In using a research contracting premise to acquire rights to patentable inventions, the federal government in essence forestalls the market in patentable inventions. When the government holds patents for assignment to another, it begins to trade in monopolies that otherwise the patent system would preclude. The government issues patents to itself, not to inventors based on the inventive merit of what they have done and on their decision to pursue a patent. The government makes inventors pursue a patent, and the government obtains the patents on these inventions, based on its contract position not on anything of technical merit that the government has done. If the government then assigns an invention to a non-federal entity, it is in effect circumventing the patent system while exploiting that system. The patent re-issues to whomever–not to the inventors, not to the federal government–from a federal agency operating its own ad hoc patent office, adding working requirements, financial interest, and open to playing favorites with monopolies.
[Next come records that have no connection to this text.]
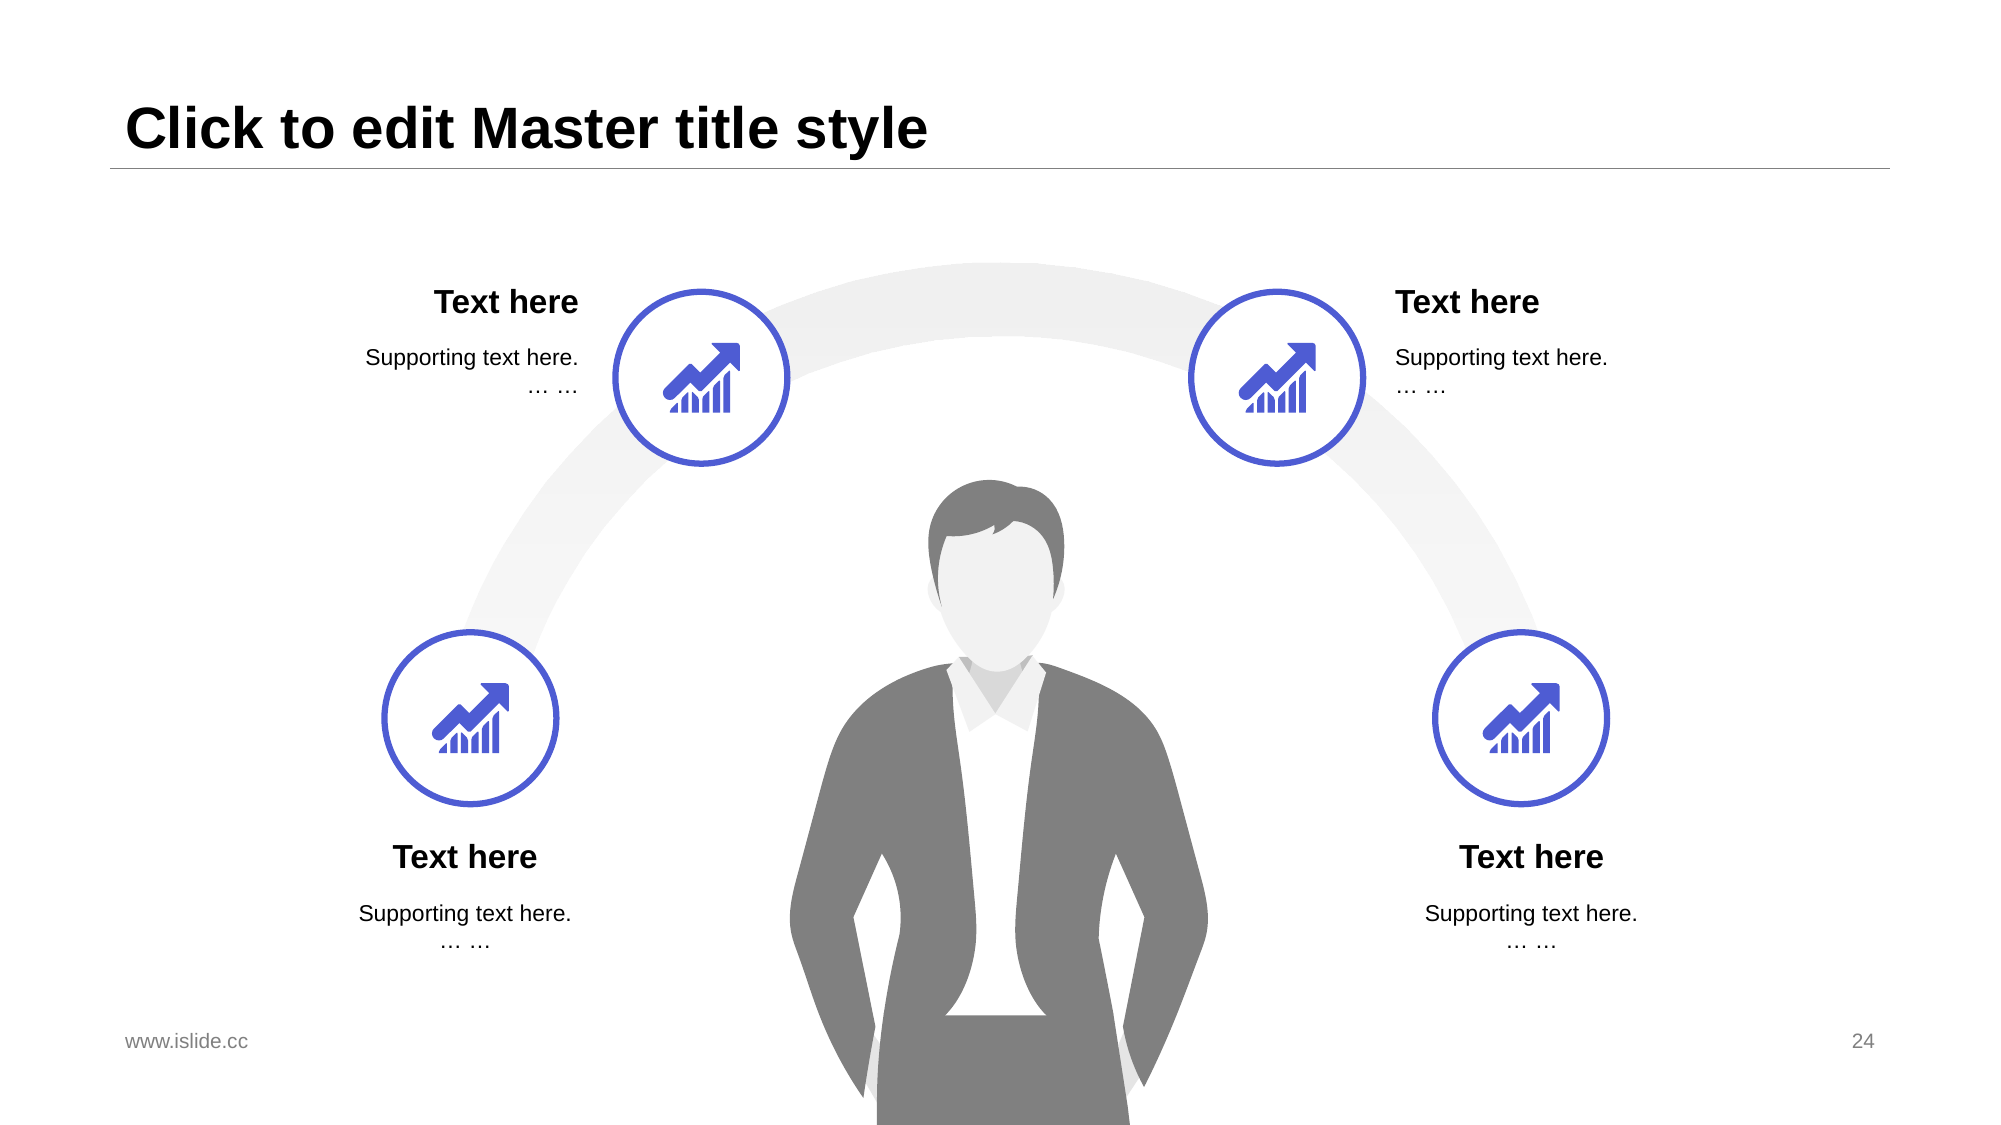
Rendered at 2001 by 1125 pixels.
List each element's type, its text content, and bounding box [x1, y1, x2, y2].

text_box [207, 262, 1767, 1125]
slide_number 24 [1767, 1023, 1890, 1058]
title Click to edit Master title style [109, 0, 1890, 169]
footer www.islide.cc [109, 1023, 207, 1058]
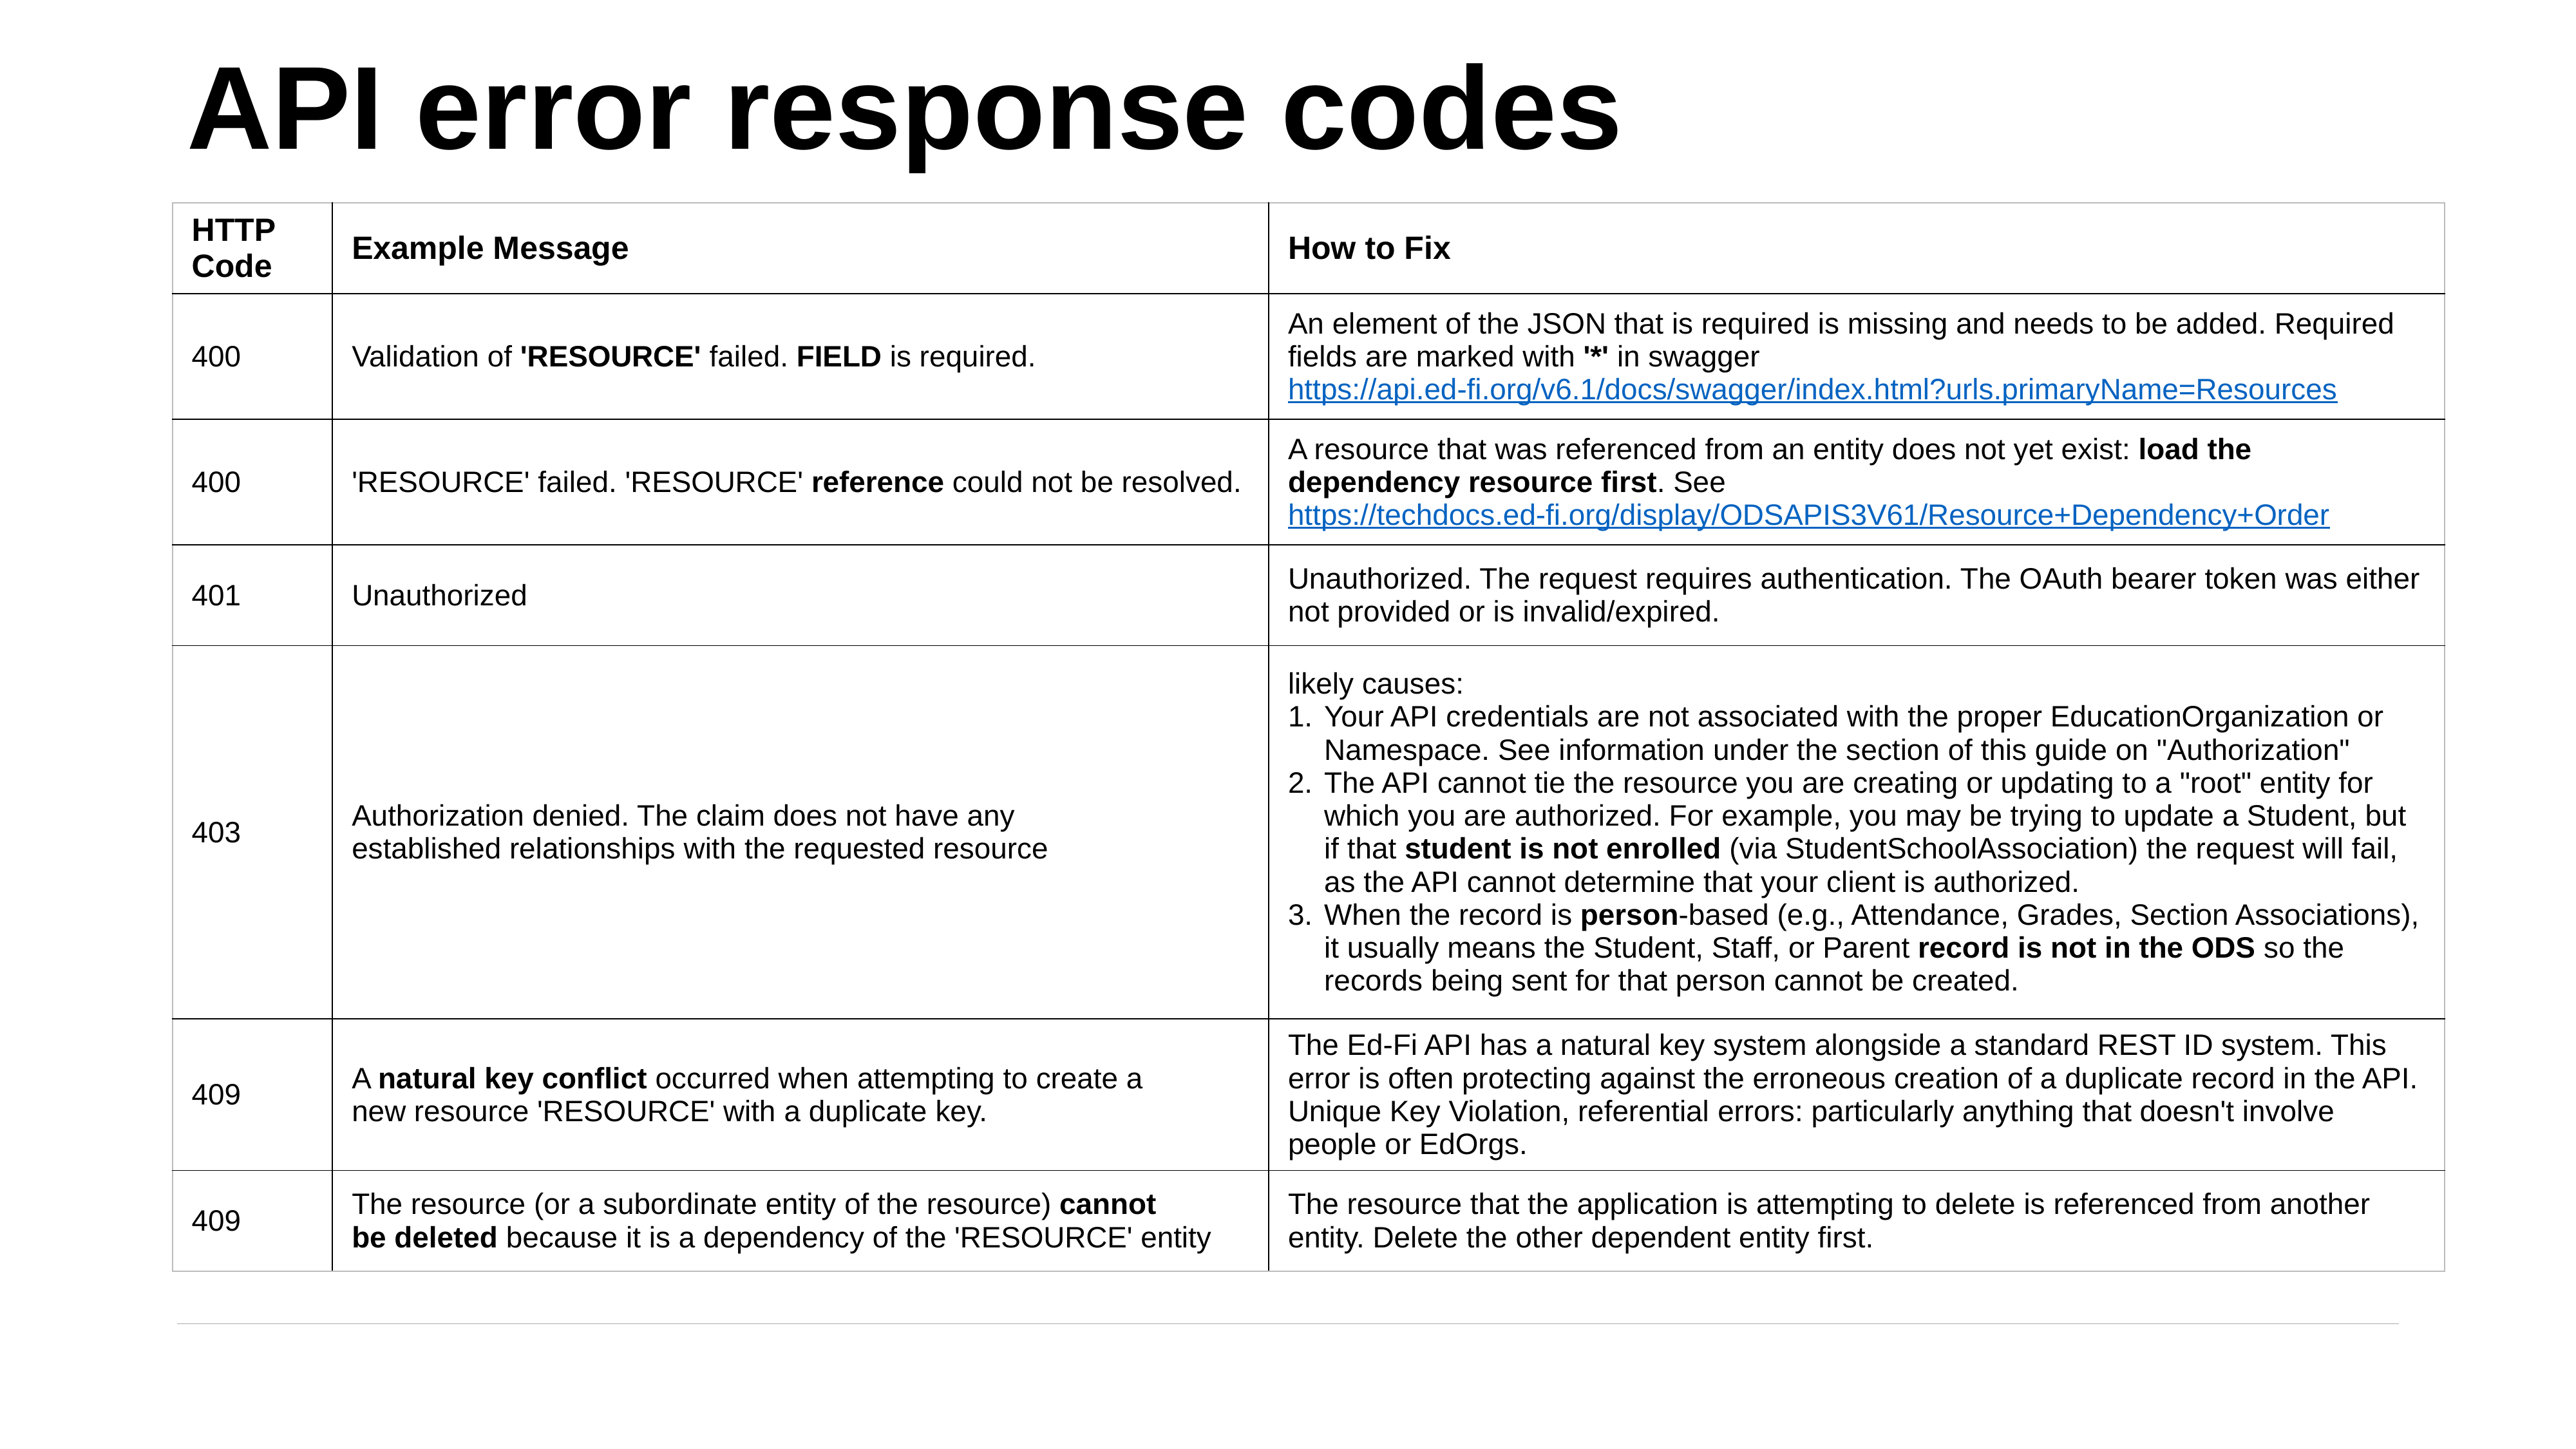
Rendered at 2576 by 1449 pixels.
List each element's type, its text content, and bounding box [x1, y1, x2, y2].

table_cell 401​ [173, 545, 332, 645]
table_header How to Fix​ [1269, 204, 2444, 293]
table_cell The Ed-Fi API has a natural key system alongside a standard REST ID system. This error is often protecting against the erroneous creation of a duplicate record in the API. Unique Key Violation, referential errors: particularly anything that doesn't involve people or EdOrgs.​ [1269, 1019, 2444, 1170]
table_cell A resource that was referenced from an entity does not yet exist: load the dependency resource first. See https://techdocs.ed-fi.org/display/ODSAPIS3V61/Resource+Dependency+Order ​ [1269, 420, 2444, 544]
table_cell 400​ [173, 294, 332, 419]
table_cell 400​ [173, 420, 332, 544]
table_cell 409​ [173, 1171, 332, 1271]
table_cell An element of the JSON that is required is missing and needs to be added. Required fields are marked with '*' in swagger https://api.ed-fi.org/v6.1/docs/swagger/index.html?urls.primaryName=Resources ​ [1269, 294, 2444, 419]
table_cell 'RESOURCE' failed. 'RESOURCE' reference could not be resolved.​ [333, 420, 1268, 544]
table_cell Unauthorized. The request requires authentication. The OAuth bearer token was either not provided or is invalid/expired. ​ [1269, 545, 2444, 645]
table_cell Unauthorized​ [333, 545, 1268, 645]
table_header HTTP Code​ [173, 204, 332, 293]
table_cell The resource (or a subordinate entity of the resource) cannot be deleted because it is a dependency of the 'RESOURCE' entity​ [333, 1171, 1268, 1271]
table_cell 403​ [173, 646, 332, 1018]
table_cell Validation of 'RESOURCE' failed. FIELD is required.​ [333, 294, 1268, 419]
table_cell Authorization denied. The claim does not have any established relationships with the requested resource​ [333, 646, 1268, 1018]
table_cell The resource that the application is attempting to delete is referenced from another entity. Delete the other dependent entity first.​ [1269, 1171, 2444, 1271]
title API error response codes [177, 49, 2399, 202]
table_header Example Message​ [333, 204, 1268, 293]
table_cell likely causes:​ Your API credentials are not associated with the proper EducationOrganization or Namespace. See information under the section of this guide on "Authorization"​ The API cannot tie the resource you are creating or updating to a "root" entity for which you are authorized. For example, you may be trying to update a Student, but if that student is not enrolled (via StudentSchoolAssociation) the request will fail, as the API cannot determine that your client is authorized. When the record is person-based (e.g., Attendance, Grades, Section Associations), it usually means the Student, Staff, or Parent record is not in the ODS so the records being sent for that person cannot be created.​ [1269, 646, 2444, 1018]
table_cell A natural key conflict occurred when attempting to create a new resource 'RESOURCE' with a duplicate key.​ [333, 1019, 1268, 1170]
table_cell 409​ [173, 1019, 332, 1170]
It is just a further variation on the theme that a federal agency allows a contractor without any commercial position or capability to trade in patents on inventions. In this case, rather than having a patent issue to itself, the federal government has a patent issue to a contractor, not because the contractor has a private deal with inventors that the government allows to stand despite a contract that makes inventions contract deliverables but because the government allows the contractor to stand in place of the federal government. The patent re-issues to the contractor on behalf of the government. The government cedes the money interest and favoritism and working requirements to the contractor, to act on the government’s behalf. The same result would come about if the government had a patent issue to itself and then assigned the invention to the contractor for management.